Today’s girls face social and academic pressures their parents could barely have imaged at the same age.  They may be overwhelmed by any number of forces: The demands of being available 24/7 to friends (and not-so-friends) via cell phone.  Our overly-sexualized culture, bombarding them from every screen.  The pervasive, well-documented sexism they encounter every day, some obvious and some less so, from strangers as well as the people they love and trust.

Not surprisingly, girls between the ages of 10 and 18 are at the most risk of any population of developing an anxiety disorder.  Girls are under enormous pressure to succeed academically, appear effortlessly beautiful and skinny, stand up for themselves, and take on leadership roles — all while remaining kind and attentive to their friends and families, and unthreatening to teachers and their male counterparts.  As a teen in one of my focus groups put it, “We’re expected to do everything, all at once — and it’s impossible.”
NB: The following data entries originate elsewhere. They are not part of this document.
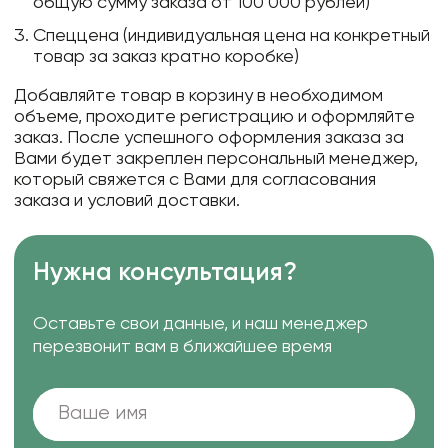
общую сумму заказа от 100 000 рублей)
Спеццена (индивидуальная цена на конкретный
товар за заказ кратно коробке)
Добавляйте товар в корзину в необходимом
объеме, проходите регистрацию и оформляйте
заказ. После успешного оформления заказа за
Вами будет закреплен персональный менеджер,
который свяжется с Вами для согласования
заказа и условий доставки.
Нужна консультация?
Оставьте свои данные, и наш менеджер
перезвонит вам в ближайшее время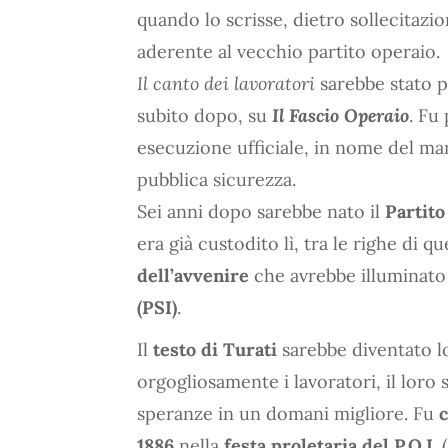
quando lo scrisse, dietro sollecitazi
aderente al vecchio partito operaio.
Il canto dei lavoratori
sarebbe stato p
subito dopo, su
Il Fascio Operaio
. Fu
esecuzione ufficiale, in nome del ma
pubblica sicurezza.
Sei anni dopo sarebbe nato il
Partito
era già custodito lì, tra le righe di q
dell’avvenire
che avrebbe illuminato
(PSI)
.
Il
testo di Turati
sarebbe diventato lo
orgogliosamente i lavoratori, il loro
speranze in un domani migliore. Fu
c
1886
nella
festa proletaria del P.O.I.
(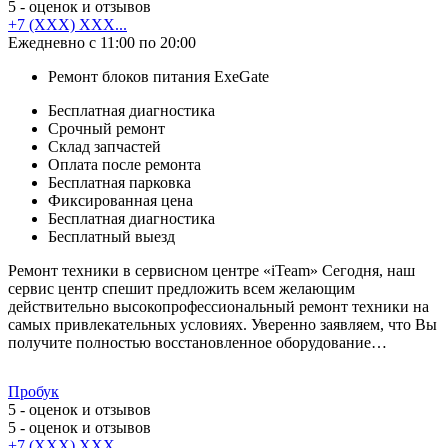
5
- оценок и отзывов
+7 (XXX) XXX...
Ежедневно с 11:00 по 20:00
Ремонт блоков питания ExeGate
Бесплатная диагностика
Срочный ремонт
Cклад запчастей
Оплата после ремонта
Бесплатная парковка
Фиксированная цена
Бесплатная диагностика
Бесплатный выезд
Ремонт техники в сервисном центре «iTeam» Сегодня, наш
сервис центр спешит предложить всем желающим
действительно высокопрофессиональный ремонт техники на
самых привлекательных условиях. Уверенно заявляем, что Вы
получите полностью восстановленное оборудование…
Пробук
5
- оценок и отзывов
5
- оценок и отзывов
+7 (XXX) XXX...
The girls in my focus groups tell me about the unique challenges of their everyday lives, from comments about their clothing choices to relational aggression between girls to being afraid to walk around in the world by themselves.  My work with girls involves providing unconditional emotional support as well as strategies for coping with the pressures of their daily lives.  I also work with parents of girls, helping them identify and build on their daughters’ strengths and navigate the notoriously tricky emotional landscape of parenting an adolescent.